Le problème est qu’on vit dans un monde qui a érigé l’extraverti en idéal: il faut parler tout le temps (même quand il n’y a rien à dire), rester en contact permanent, faire du bruit, travailler dans un open space, laisser la porte de son bureau ouverte, publier tout le temps sur les réseaux sociaux, être compétitif, agressif! Dans la société ivoirienne, se mettre de côté, être silencieux etc est signe de suffisance, de méchanceté de misantropie. En clair, si tu restes dans ton coin c’est que « tu n’aimes pas les gens »!
Dr Kane Aminata a publié un texte et voici ce qu’une introvertie qui s’est reconnue a commenté: « il y a bien longtemps, lorsque j’étais stagiaire, une dame m’a dit qu’elle ne m’aimait parce que je suis trop calme ». Tout est dit. Manifester son introversion c’est s’exposer à la méfiance !
Ceux qui ne comprennent pas que l’introverti a besoin de remonter à la surface pour reprendre son souffle vont se plaindre, juger, indexer. C’est une peine inutile qu’ils peuvent s’épargner.
Surtout que les Introvertis ne sont pas un groupe marginal. Des statistiques disent qu’une personne sur trois, voire la moitié de la population est introvertie.
C’est près de la moitié de votre entourage: votre femme ou votre mari. Votre enfant, vos élèves ou vos amis. Vos collaborateurs, vous même…
Exiger à ces personnes de rester en contact permanent, c’est comme leur tenir la tête sous l’eau. C’est les noyer à petit feu. Et c’est pire quand la personne jugée ne sait pas qu’elle est introvertie. Parce qu’alors elle joue le jeu. Mais quand elle ne tient pas, elle se sent inadaptée, s’en veut et son estime de soi est sapée!
Je pense que vous n’aimeriez pas faire subir cela à ceux que vous aimez. Vous préférerez être tolérant envers les personnes aimées n’est-ce pas ?C’est pourquoi la prochaine fois que vous verrez l’ami(e) prendre un peu trop de temps solitaire à votre goût, le collègue éviter les causeries banales, l’enfant préférer lire seul dans sa chambre etc, prenez le temps de vous souvenir de ce texte avant de le juger. Vous n’avez pas envie de l’asphyxier n’est-ce pas?
Et si la description qui précède, vous parle, que vous pensez être introvertis, sachez que vous n’êtes pas seul et encore moins bizarre. Et si malgré tout, votre entourage se plaint, rappelez-vous que pour vous, l’introversion est vitale et que vous plier aux exigences extraverties c’est vous suicider par noyade. Les même qui l’ont exigé de vous, vous jugeront encore après votre suicide intérieur.

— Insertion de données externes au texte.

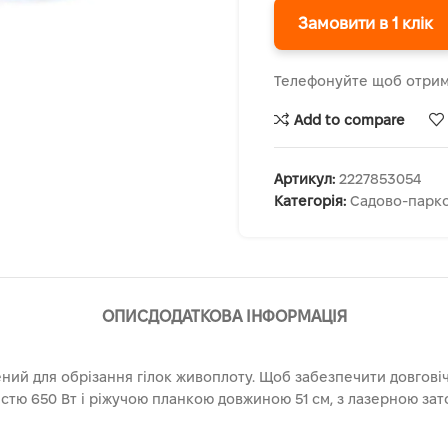
Замовити в 1 клік
Телефонуйте щоб отрим
Add to compare
Артикул:
2227853054
Категорія:
Садово-парко
ОПИС
ДОДАТКОВА ІНФОРМАЦІЯ
й для обрізання гілок живоплоту. Щоб забезпечити довговічн
істю 650 Вт і ріжучою планкою довжиною 51 см, з лазерною за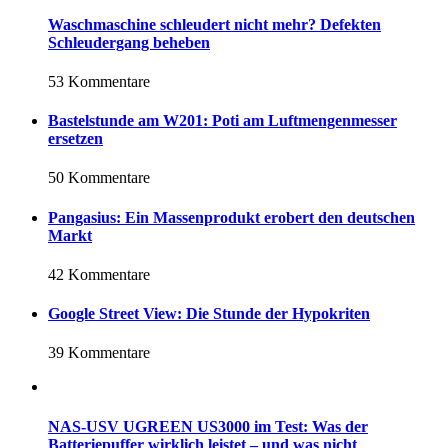
Waschmaschine schleudert nicht mehr? Defekten
Schleudergang beheben
53 Kommentare
Bastelstunde am W201: Poti am Luftmengenmesser
ersetzen
50 Kommentare
Pangasius: Ein Massenprodukt erobert den deutschen
Markt
42 Kommentare
Google Street View: Die Stunde der Hypokriten
39 Kommentare
NAS-USV UGREEN US3000 im Test: Was der
Batteriepuffer wirklich leistet – und was nicht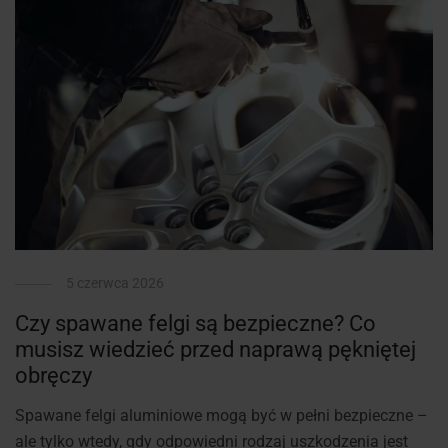
5 czerwca 2026
Czy spawane felgi są bezpieczne? Co
musisz wiedzieć przed naprawą pękniętej
obręczy
Spawane felgi aluminiowe mogą być w pełni bezpieczne –
ale tylko wtedy, gdy odpowiedni rodzaj uszkodzenia jest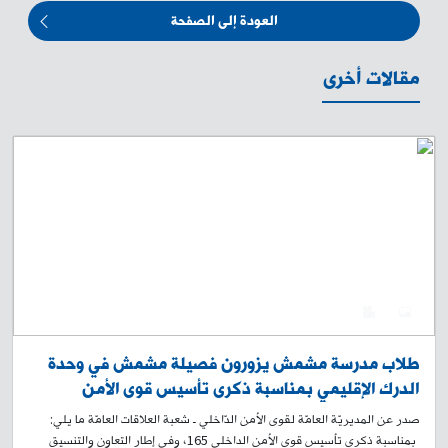
العودة إلى الصفحة
مقالات أخرى
0
4
طلاب مدرسة مشمش يزورون فصيلة مشمش في وحدة
الدرك الإقليمي بمناسبة ذكرى تأسيس قوى الأمن
الداخلي 165
صدر عن المديريّة العامّة لقوى الأمن الدّاخلي ـ شعبة العلاقات العامّة ما يلي:
بمناسبة ذكرى تأسيس قوى الأمن الداخلي 165، وفي إطار التعاون والتنسيق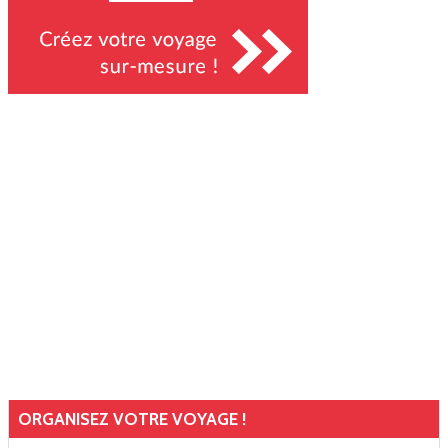
ORGANISEZ VOTRE VOYAGE !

Pour finir, je vous laisse avec cette petite bd de Pascal Campion (en anglais). Elle décrit bien ma vie d’introverti et ma position actuelle : je communique ce que je suis. Si l’extraverti ne comprend pas, ok, pas grave. Mais je ne me changerai pas pour lui faire plaisir et en souffrir. Car mon introversion me fait du bien.